Rail stakeholders are concerned that a possible strike by some union members due to stalled contract negotiations could result in multibillion dollar economic impacts.


The Association of American Railroads estimates that a nationwide shutdown of rail operations could cost $2 billion in lost economic output each day, according to a report released Thursday. AAR reached its conclusions by updating data from a 1992 Federal Railroad Administration econometric study. 


AAR, which represents freight and passenger railroads, also said a short-term switch to trucks or barges “would be costly and disruptive,” with an additional 467,000 long-haul trucks needed per day to handle the freight that would have otherwise gone on rail.


“Railroads operate in an intensely competitive transportation marketplace.

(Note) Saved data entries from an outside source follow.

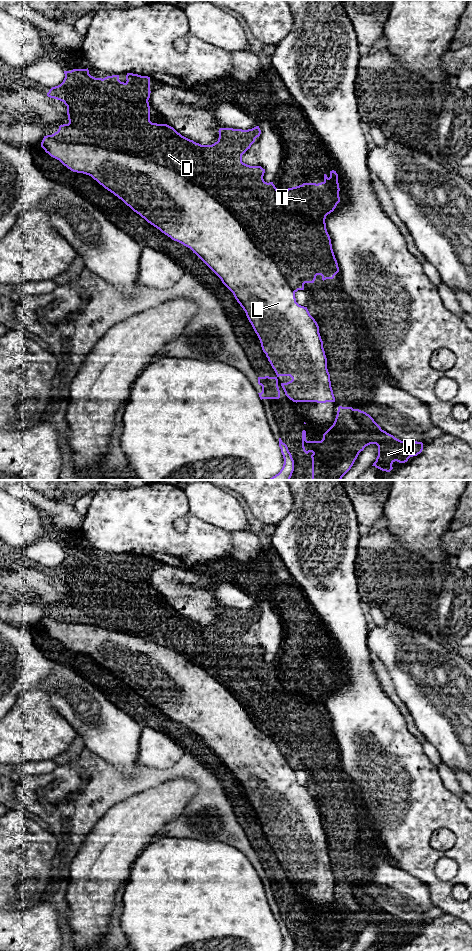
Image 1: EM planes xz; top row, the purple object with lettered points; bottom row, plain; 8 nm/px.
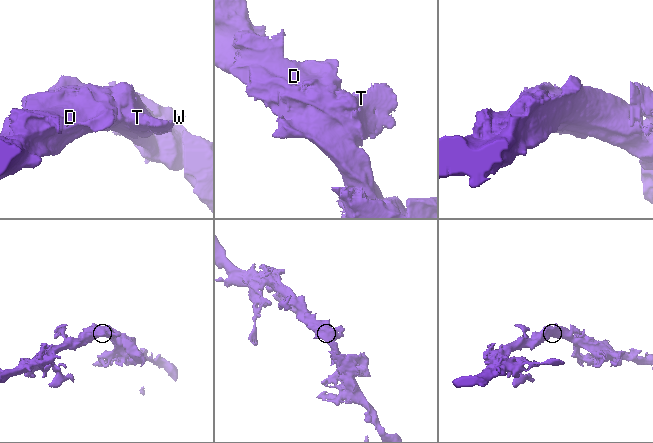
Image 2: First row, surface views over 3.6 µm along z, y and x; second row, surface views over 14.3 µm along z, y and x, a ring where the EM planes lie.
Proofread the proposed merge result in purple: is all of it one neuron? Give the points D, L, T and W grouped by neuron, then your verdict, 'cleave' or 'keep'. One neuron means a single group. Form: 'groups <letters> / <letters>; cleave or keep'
groups D L T W; keep

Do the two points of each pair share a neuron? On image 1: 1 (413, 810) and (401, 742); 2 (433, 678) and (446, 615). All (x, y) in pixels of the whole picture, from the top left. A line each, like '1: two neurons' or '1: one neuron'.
1: one neuron
2: two neurons

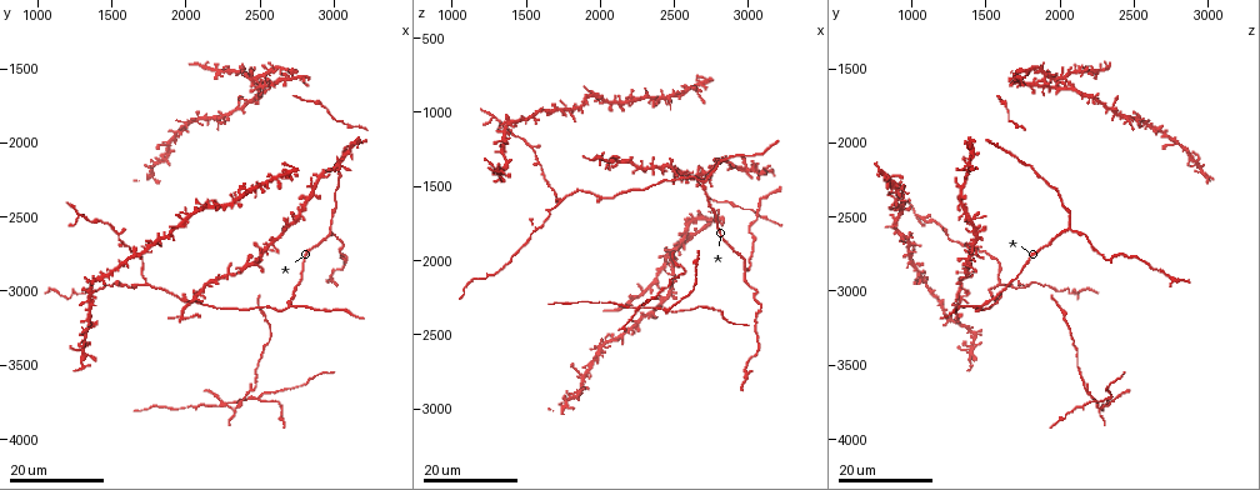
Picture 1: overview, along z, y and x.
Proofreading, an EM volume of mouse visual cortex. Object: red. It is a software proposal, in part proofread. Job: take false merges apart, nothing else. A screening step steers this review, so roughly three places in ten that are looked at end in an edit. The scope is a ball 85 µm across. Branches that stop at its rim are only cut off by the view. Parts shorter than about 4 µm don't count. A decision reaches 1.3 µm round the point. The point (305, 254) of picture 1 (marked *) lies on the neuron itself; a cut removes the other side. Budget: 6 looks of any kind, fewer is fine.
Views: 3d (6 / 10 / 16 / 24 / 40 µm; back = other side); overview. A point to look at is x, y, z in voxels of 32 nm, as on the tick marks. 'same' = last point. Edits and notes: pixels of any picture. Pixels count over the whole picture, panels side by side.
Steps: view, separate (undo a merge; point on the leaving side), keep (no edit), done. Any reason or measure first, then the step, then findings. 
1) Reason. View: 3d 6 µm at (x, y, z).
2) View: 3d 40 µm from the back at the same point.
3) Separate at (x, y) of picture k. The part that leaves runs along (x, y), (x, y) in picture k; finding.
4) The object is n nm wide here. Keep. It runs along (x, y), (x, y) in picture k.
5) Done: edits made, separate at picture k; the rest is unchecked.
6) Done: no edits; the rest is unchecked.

Side arm on a straight run. View: 3d 16 µm at (2260, 3740, 2320).

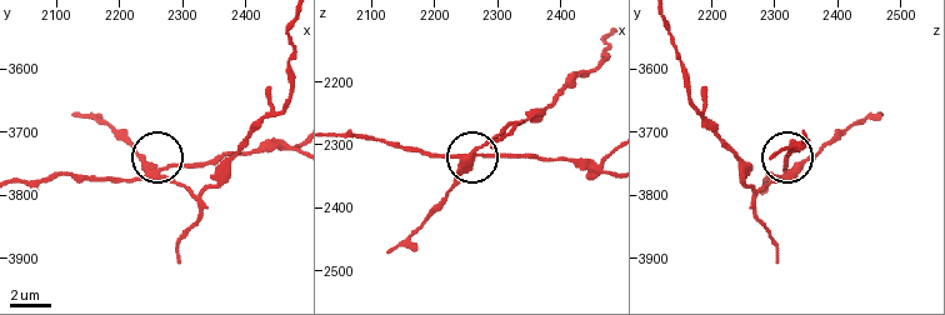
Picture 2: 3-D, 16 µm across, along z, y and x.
View: 3d 6 µm at (2275, 3760, 2320).

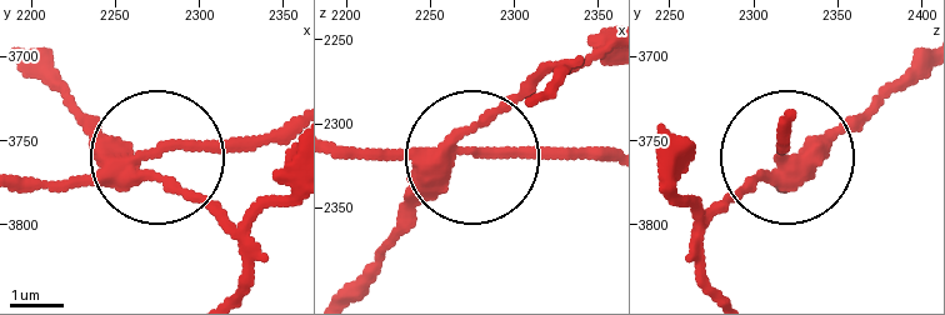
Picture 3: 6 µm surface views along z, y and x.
View: 3d 6 µm from the back at (2274, 3758, 2318).

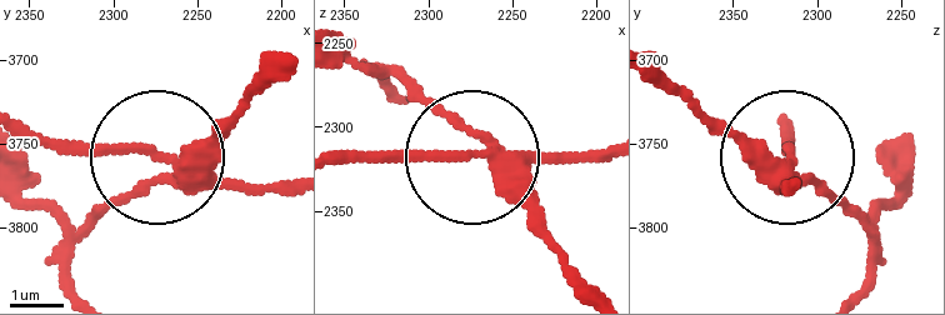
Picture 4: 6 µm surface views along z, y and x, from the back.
3 arms meet here. Separate at (228, 126) of picture 4. The part that leaves runs along (508, 158), (338, 49) in picture 4; a second neuron is stuck on.

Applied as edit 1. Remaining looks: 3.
Branch point. View: 3d 24 µm at (2460, 3720, 2320).

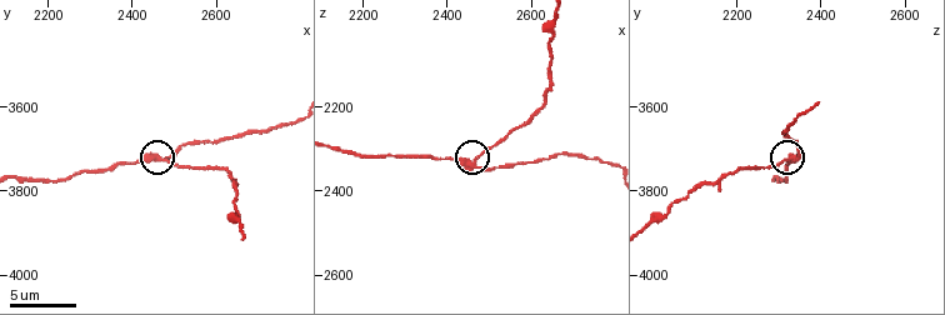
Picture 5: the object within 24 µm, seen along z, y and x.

Firms rarely rely exclusively on rail transportation,” the report said. “Over the long term, most firms that use rail  transportation could modify their distribution patterns or production processes so they would not have to use railroads as much as they do today. 


“For most of those firms, though, switching on short notice to trucks or barges, or changing their production processes to reduce or eliminate the need for rail service, would, at best, be extremely costly and disruptive. In many cases, it would be completely impractical,” AAR’s report continued.


A new labor deal for union members has been in the works since January 2020, but negotiations between the unions and the railroads had failed to progress. A federal mediation board took up the negotiations but released the parties from those efforts earlier this summer.